Early Sunday, Hamas launched rockets from civilian areas in Gaza toward Israelicivilian areas. One hit a synagogue in Ashkelon, a southern city, hours before evening services for the Jewish holiday of Shavuot. No injuries were reported.
In a televised address flanked by his defense minister and political rival, Benny Gantz, in a show of unity, Netanyahu told the Jewish state Sunday that the attacks were continuing at “full force” and will “take time.”
The Israeli prime minister defended the destruction Saturday of a 12-story building in Gaza City where The Associated Press and Al-Jazeera news organizations were based, as well as apartments and other offices.

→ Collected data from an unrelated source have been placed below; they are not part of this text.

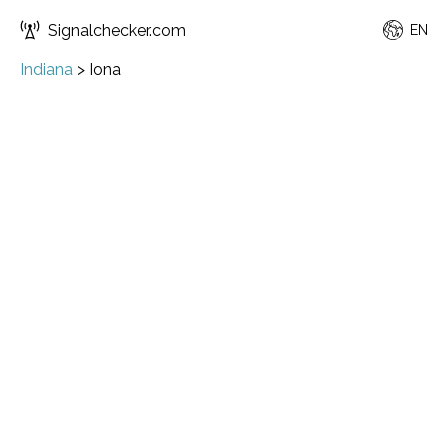
Signalchecker.com
EN
Indiana
>
Iona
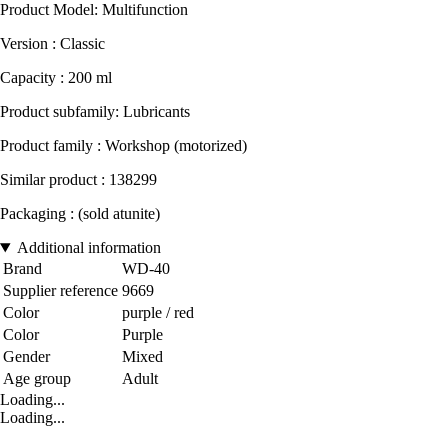
Product Model: Multifunction
Version : Classic
Capacity : 200 ml
Product subfamily: Lubricants
Product family : Workshop (motorized)
Similar product : 138299
Packaging : (sold atunite)
Additional information
Brand
WD-40
Supplier reference
9669
Color
purple / red
Color
Purple
Gender
Mixed
Age group
Adult
Loading...
Loading...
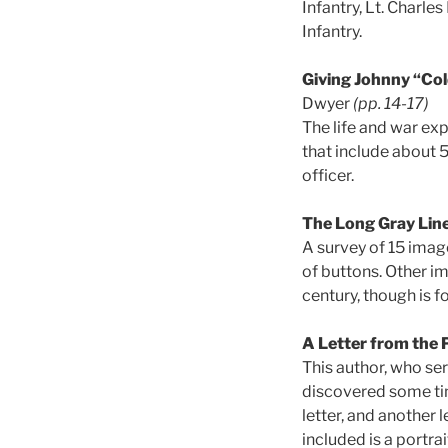
Infantry, Lt. Charl
Infantry.
Giving Johnny “Cold
Dwyer
(pp. 14-17)
The life and war exp
that include about 5
officer.
The Long Gray Lin
A survey of 15 image
of buttons. Other i
century, though is f
A Letter from the 
This author, who ser
discovered some tim
letter, and another 
included is a portrai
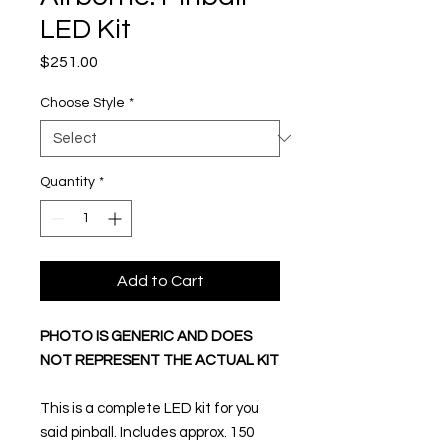
LED Kit
Price
$251.00
Choose Style
*
Quantity
*
Add to Cart
PHOTO IS GENERIC AND DOES
NOT REPRESENT THE ACTUAL KIT
This is a complete LED kit for you
said pinball. Includes approx. 150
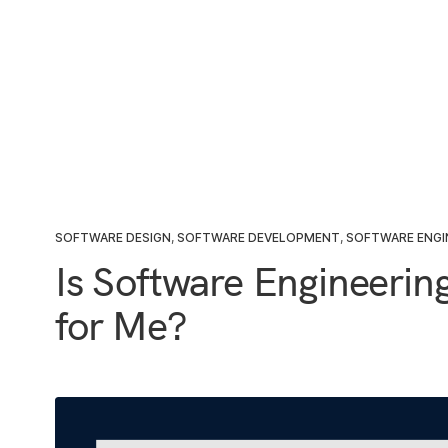
SOFTWARE DESIGN
,
SOFTWARE DEVELOPMENT
,
SOFTWARE ENGI
Is Software Engineerin
for Me?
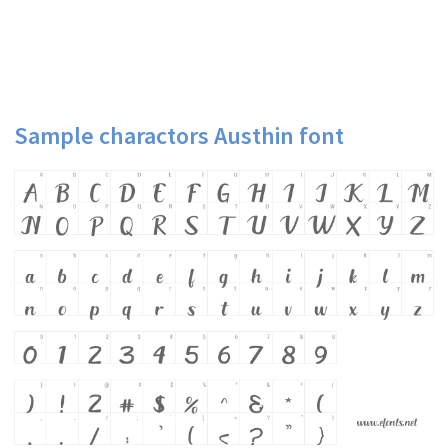
Sample charactors Austhin font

The building’s owner received a warning by telephone from the Israeli military an hour before the attack, and AP staffers and other building occupants evacuated the building immediately. Netanyahu said no one was injured in the attack. Al-Jazeera continued to broadcast the airstrikes as the building collapsed.
The Israeli leader said the building, in addition to housing the media offices, was home to the “intelligence office for the Palestinian terrorist organization.”
“It is a perfectly legitimate target,” he contended.
Sally Buzbee, AP’s executive editor, called Sunday for an independent investigation of the airstrike.
She said the AP offices had been in that building for years and there had never been any indication that Hamas might be there.
“We are in a conflict situation,” Buzbee said. “We do not take sides in that conflict. We heard Israelis say they have evidence. We don’t know what that evidence is.”
Separately, hundreds of people took to the streets Sunday in Lebanon to protest the Israeli offensive in Gaza.
The latest outbreak of fighting began last Monday after conflicts in east Jerusalem last month. Palestinian clashes with police erupted in response to Israeli police tactics during the Muslim holy month of Ramadan and Jewish settlers threatening to evict dozens of Palestinian families. A focal point of the unrest was the Al-Aqsa Mosque, located on a hilltop compound that is revered by both Muslims and Jews.
Biden called Netanyahu on Saturday and said he condemned the rocket attacks by Hamas and reaffirmed his support for Israel’s right to defend itself from Hamas and other terrorist groups. The U.S. leader also expressed concern for the safety of journalists and the need to ensure their protection, according to a White House readout of the call.
Biden also spoke by phone with Palestinian President Mahmoud Abbas, their first conversation since Biden assumed the U.S. presidency in January.
Hady Amr, U.S. deputy assistant secretary of state for Israel and Palestinian affairs, was in Israel and set to meet with Israeli leaders Sunday, then with Palestinian officials in the West Bank, to find a “sustainable calm,” the State Department said.